Effects of SK channel activity in SK2^−/− DA neurons. Panels A,B,Ci, and Di are derived from the same representative SK2^−/− neuron. (A) Top traces show examples of spontaneous APs recorded in the loose patch configuration from an SK2^−/− DA neuron in control solution (black) and after apamin application (red). Below is a diary plot of the ISIs for the same cell. Apamin was added at time 0. The shaded areas denote the control (black) and apamin (red) ISIs used for graphs and statistical comparisons. (B) Histogram of ISIs recorded in control solution (black) and after apamin application (red). (C) Cumulative probability histograms of ISIs from panel A (C_i) and for all SK2^−/− DA neurons (C_ii) in control solution (black) after apamin application (red). The black and red points denote the mean ISIs. (D) Diary plot of the effect of apamin (added at time 0) on the CV of ISIs.
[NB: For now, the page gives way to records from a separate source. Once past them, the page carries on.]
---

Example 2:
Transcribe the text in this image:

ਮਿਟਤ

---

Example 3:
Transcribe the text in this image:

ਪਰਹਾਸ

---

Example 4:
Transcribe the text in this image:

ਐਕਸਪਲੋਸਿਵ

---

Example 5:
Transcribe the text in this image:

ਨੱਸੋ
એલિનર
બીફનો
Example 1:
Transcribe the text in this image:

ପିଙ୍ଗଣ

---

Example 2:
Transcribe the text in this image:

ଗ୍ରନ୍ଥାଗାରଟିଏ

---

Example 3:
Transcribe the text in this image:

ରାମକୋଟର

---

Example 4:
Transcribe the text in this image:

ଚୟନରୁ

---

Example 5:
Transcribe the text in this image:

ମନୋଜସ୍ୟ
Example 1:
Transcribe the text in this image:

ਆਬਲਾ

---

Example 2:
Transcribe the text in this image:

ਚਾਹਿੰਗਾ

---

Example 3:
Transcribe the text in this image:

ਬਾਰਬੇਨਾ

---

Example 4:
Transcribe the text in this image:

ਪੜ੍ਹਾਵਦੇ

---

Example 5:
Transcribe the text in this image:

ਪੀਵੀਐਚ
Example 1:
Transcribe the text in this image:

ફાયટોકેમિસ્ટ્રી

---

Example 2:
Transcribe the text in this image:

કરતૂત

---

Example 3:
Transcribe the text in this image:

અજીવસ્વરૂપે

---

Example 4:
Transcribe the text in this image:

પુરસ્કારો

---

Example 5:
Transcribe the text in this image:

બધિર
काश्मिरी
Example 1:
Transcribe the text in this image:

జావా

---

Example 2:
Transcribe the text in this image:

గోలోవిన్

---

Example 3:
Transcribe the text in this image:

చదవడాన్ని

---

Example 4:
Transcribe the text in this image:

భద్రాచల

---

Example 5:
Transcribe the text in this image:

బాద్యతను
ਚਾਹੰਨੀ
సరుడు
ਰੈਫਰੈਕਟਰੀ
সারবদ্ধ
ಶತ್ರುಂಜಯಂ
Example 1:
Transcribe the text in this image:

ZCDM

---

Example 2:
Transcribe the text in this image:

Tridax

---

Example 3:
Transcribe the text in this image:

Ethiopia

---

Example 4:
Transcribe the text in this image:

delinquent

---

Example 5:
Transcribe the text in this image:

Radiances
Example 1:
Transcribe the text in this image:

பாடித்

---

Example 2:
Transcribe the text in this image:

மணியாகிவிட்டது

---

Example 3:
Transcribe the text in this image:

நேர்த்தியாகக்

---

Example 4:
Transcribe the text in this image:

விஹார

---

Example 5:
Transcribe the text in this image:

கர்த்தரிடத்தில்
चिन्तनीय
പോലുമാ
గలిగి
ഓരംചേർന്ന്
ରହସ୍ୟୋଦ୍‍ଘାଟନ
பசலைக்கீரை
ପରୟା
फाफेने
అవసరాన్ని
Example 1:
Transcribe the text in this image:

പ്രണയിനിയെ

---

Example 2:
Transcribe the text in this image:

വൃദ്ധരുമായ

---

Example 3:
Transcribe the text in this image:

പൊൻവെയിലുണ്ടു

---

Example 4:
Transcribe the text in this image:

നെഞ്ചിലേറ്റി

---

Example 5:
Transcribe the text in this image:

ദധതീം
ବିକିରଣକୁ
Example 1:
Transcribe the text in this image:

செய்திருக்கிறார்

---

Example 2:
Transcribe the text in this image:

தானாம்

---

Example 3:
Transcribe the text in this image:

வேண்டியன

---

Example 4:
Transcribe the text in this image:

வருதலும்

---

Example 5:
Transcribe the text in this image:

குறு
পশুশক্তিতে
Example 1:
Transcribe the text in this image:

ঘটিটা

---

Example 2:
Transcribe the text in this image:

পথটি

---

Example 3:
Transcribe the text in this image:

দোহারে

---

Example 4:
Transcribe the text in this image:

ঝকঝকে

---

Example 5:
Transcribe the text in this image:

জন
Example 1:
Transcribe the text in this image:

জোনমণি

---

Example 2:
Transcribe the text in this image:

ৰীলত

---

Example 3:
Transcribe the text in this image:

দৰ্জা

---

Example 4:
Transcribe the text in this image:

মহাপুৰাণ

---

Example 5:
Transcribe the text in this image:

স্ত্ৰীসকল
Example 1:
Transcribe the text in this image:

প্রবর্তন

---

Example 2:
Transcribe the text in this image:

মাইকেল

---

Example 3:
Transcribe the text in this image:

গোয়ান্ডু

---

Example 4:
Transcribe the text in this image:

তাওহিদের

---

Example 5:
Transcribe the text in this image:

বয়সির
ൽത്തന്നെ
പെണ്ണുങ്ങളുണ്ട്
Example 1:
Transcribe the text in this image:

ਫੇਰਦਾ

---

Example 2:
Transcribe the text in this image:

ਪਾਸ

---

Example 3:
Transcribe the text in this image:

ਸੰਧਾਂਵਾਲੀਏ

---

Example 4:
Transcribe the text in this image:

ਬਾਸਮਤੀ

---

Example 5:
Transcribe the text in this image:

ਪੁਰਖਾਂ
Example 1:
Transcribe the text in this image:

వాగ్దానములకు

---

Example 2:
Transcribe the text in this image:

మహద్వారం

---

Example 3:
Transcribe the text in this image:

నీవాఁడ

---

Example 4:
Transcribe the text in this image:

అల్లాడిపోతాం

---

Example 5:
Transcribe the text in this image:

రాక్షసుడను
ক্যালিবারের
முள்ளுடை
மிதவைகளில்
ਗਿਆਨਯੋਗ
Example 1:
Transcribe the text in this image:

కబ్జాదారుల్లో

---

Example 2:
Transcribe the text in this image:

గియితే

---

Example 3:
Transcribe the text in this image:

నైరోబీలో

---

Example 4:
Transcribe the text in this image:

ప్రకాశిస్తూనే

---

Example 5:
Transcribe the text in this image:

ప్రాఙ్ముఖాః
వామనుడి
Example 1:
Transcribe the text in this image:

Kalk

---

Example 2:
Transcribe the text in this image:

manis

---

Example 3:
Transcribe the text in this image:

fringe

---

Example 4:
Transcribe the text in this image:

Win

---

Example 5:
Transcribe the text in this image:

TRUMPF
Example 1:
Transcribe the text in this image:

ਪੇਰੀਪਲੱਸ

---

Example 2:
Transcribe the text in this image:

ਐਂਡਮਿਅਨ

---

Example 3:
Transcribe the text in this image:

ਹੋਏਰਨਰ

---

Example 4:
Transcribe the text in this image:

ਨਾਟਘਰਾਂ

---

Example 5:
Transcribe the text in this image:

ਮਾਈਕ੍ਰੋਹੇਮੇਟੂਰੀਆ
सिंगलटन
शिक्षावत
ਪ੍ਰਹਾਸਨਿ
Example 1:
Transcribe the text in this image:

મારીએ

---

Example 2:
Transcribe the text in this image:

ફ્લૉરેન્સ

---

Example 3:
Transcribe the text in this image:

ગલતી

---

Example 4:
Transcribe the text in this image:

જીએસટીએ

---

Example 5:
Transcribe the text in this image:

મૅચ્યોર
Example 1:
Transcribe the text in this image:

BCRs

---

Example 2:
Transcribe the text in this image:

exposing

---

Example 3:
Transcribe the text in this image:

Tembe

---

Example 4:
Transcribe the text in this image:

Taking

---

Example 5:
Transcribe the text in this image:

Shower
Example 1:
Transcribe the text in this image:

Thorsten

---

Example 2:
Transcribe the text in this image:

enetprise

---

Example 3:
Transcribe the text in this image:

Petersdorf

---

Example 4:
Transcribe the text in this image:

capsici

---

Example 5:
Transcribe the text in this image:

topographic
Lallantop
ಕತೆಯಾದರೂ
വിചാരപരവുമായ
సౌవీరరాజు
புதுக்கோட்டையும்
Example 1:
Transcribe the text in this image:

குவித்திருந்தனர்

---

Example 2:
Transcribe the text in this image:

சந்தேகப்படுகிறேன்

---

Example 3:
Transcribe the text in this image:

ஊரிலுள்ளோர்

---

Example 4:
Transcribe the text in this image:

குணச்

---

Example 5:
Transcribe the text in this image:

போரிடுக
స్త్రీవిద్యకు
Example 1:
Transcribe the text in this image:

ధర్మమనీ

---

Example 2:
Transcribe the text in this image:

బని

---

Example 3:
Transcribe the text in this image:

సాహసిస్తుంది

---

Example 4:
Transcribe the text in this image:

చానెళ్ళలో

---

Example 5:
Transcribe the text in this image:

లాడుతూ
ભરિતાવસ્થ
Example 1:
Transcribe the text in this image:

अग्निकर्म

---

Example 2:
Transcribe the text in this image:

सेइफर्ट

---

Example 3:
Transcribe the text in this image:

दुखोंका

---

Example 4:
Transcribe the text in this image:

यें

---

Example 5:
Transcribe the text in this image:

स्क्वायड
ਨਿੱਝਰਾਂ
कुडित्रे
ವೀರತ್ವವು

Each point represents the CV calculated from 30 s epochs of ISIs. Error bars are mean ± S.E.M.

Figure 5

SK2-containing channels influence AP timing in SK3^−/− DA neurons. Panels A,B,Ci, and Di are derived from the same representative SK3^−/− neuron. (A) Top traces show example traces of spontaneous APs recorded in the loose patch configuration from an SK3^−/− DA neuron in control solution (black) and after apamin application (red). Below is a diary plot of the ISIs for the same cell. Apamin was added at time 0. The shaded areas denote the control (black) and apamin (red) ISIs used for graphs and statistical comparisons. (B) Histogram of ISIs recorded in control solution (black) and after apamin application (red). (C) Cumulative probability histograms of ISIs from panel B (C_i), and for all SK3^−/− DA neurons (C_ii) shown in control solution (black) after apamin application (red). The black and red points denote the mean ISIs. (D) Diary plot of the effect of apamin (added at time 0) on the CV of ISIs. Each point represents the CV calculated from 30 s epochs of ISIs. Error bars are mean ± S.E.M.

Figure 6

Summary bar graphs showing the effects of apamin (200 nM) on the mean ISI (top) and ISI-CV (bottom) in the different genotypes examined.

Figure 7

AP timing is selectively affected by blocking SK2-containing channels. The effects of 300 pM apamin on wild type DA neurons are shown for individual cells (grey) and population means ± S.E.M. (black). (A,B) Effects of apamin on CV and ISI, respectively. (C) The fold change relative to control for CV and ISI.